Exercise directions | In the data below, one line contains "Email volunteer after" and a later one contains "Volunteer Registration, due: May 25 -> May 26". Print both, with every line between them, exactly and alone.

[Records shown — start]

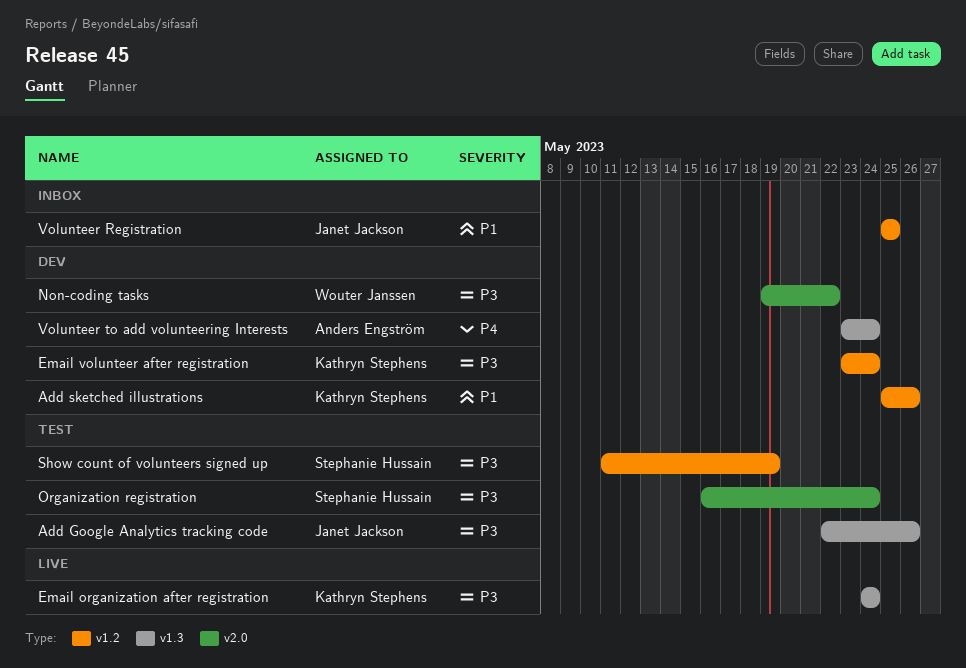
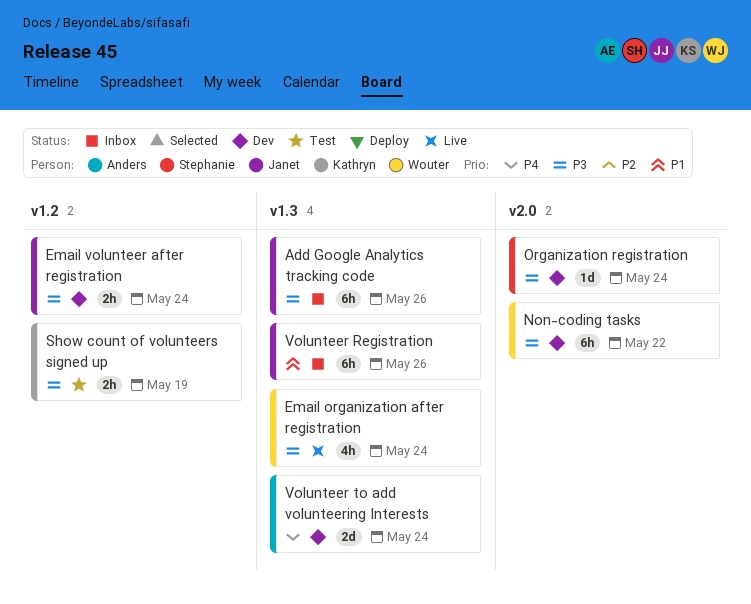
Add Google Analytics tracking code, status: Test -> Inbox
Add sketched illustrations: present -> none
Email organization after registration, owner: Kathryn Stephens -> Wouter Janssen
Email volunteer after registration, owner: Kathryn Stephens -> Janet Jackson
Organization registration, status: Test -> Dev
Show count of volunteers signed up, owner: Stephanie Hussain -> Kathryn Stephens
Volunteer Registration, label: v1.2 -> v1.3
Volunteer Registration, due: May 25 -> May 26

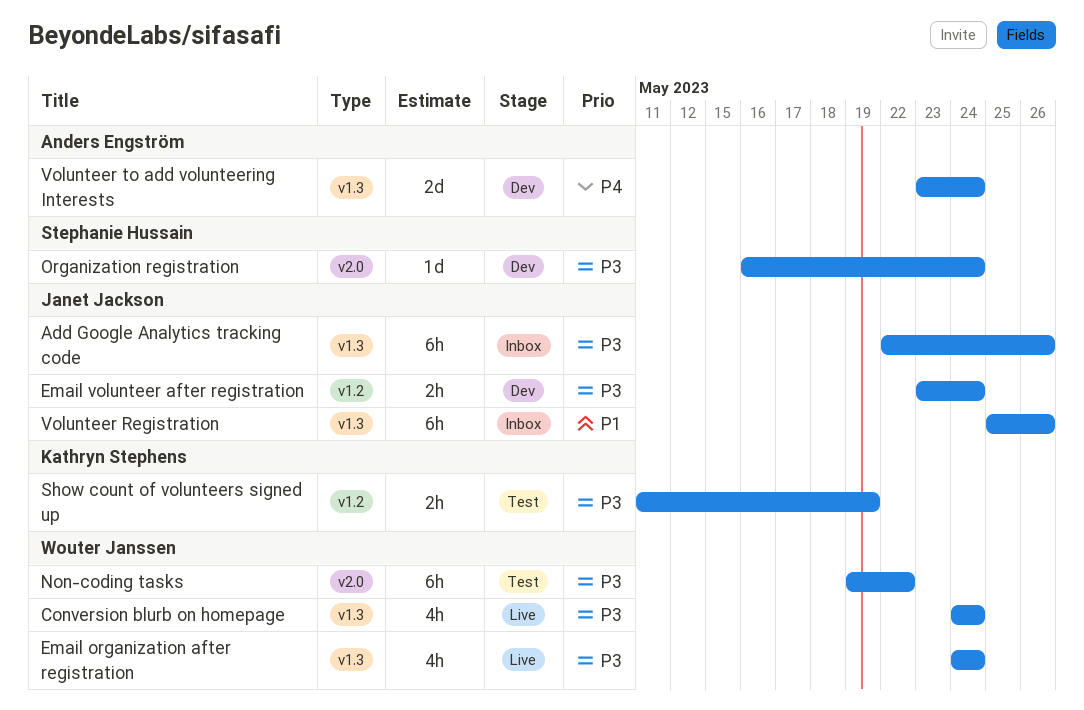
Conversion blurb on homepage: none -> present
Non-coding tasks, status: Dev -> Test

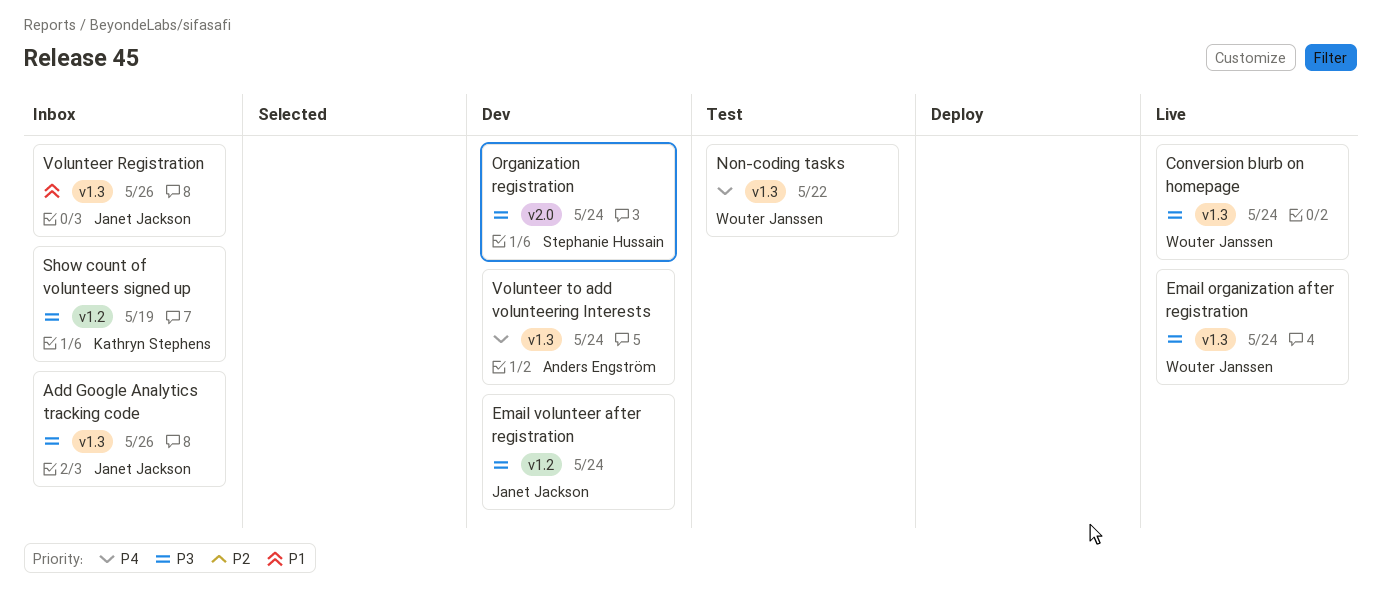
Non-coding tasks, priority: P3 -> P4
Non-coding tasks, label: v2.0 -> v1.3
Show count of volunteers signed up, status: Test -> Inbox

[Records shown — finish]

Exercise output |
Email volunteer after registration, owner: Kathryn Stephens -> Janet Jackson
Organization registration, status: Test -> Dev
Show count of volunteers signed up, owner: Stephanie Hussain -> Kathryn Stephens
Volunteer Registration, label: v1.2 -> v1.3
Volunteer Registration, due: May 25 -> May 26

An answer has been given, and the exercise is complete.